After these, we would like to write the results of the term extraction to another output file, so, bind the default output (blue arrow) of the Term extraction component to another Flat File Destination component, whose name will be Lyrics scores file destination.
You have to create a new flat file connection manager for this Flat File Destination, too, to make a connection to a third file. We set this new manager like the Error file manager previously, but its name will be One lyrics scores file manager, and its file path will be data/output_scores_one_song.txt in the solution. The columns of the file will be Term and Score after the input columns, as you can see on the other pages. Realize, that the column delimiter is set to comma by default.
Change the names of the columns, if you want, but don’t change their types and sizes. You can change the column separator, too, if you like. After you are ready with the connection manager, look at the Mappings on the Flat File Destination Editor window. If you gave other names to the output columns, then order the input columns to them. After that, click OK.
Testing the job
Now, you are ready with your job, so you can try it out with the Start button in Visual Studio. The full data flow is on the screenshot below.
After running the job, you should see green checks on the components, like in the next picture, this shows, that the job was successful. When you open error.txt, you should see that it’s empty. The Conditional Split could filter 3 rows out, these contained the words “Chorus” or “Liedtext”. The flow has written 9 of the most frequent words into the results file.
Now, let’s look at this file, its content is on the next picture. Beautiful, isn’t it? All of them are simple nouns, shorter than 12 characters, and occur at least twice in the text. There are two columns in this file, separated by a comma, as it was set in the connection manager of the result file.
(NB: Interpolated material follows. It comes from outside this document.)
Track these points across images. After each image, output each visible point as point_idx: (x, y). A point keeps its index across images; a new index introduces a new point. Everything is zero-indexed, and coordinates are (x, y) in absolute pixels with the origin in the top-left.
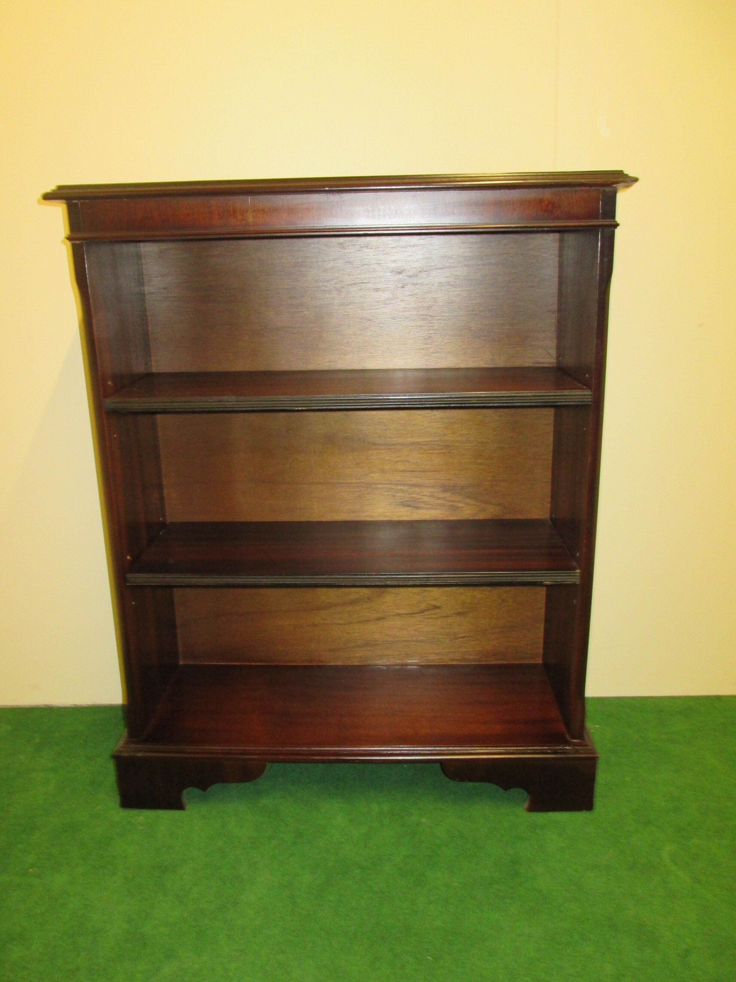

Comparing this list with the original lyrics, including the title of the song, I found that these words really occur as much times as it is written into the results. Interesting, that into the 4 occurrences of “hand”, the occurrences of “hands” were counted, too. This is because the term extraction handles the plural forms of the nouns and transforms them into their singular form by the counting.  However, the word “die” occurs in the lyrics 3 times, it isn’t on the list, because it’s just a verb. The word “you” comes to a similar fate, opposite its occurrence of 15, because it’s a pronoun.
On my GitHub repository, you can find the result files under the data directory. The output_scores_one_song.txt contains the result of analyzing Hand of Doom in case of the frequency scoring, while the output_scores_one_song_tfidf.txt file contains the result of TFIDF scoring of the same song (I changed the output file name in the connection manager of the result file, and set the Term Extraction to the TFIDF scoring instead of the Frequency scoring). As you can see, the same words are there, only the numbers and the ranking of the words are other.
In this article, we set an error file and a results file to write the data to, and then, we tested the whole job, and checked the results.
Summing up this article series, we built an SSIS job that analyzes one specific lyrics file, and returns a result file that contains the list of the most frequent words of the lyrics file, along with their points. In a later article series, I’d like to show you how to analyze more files at once.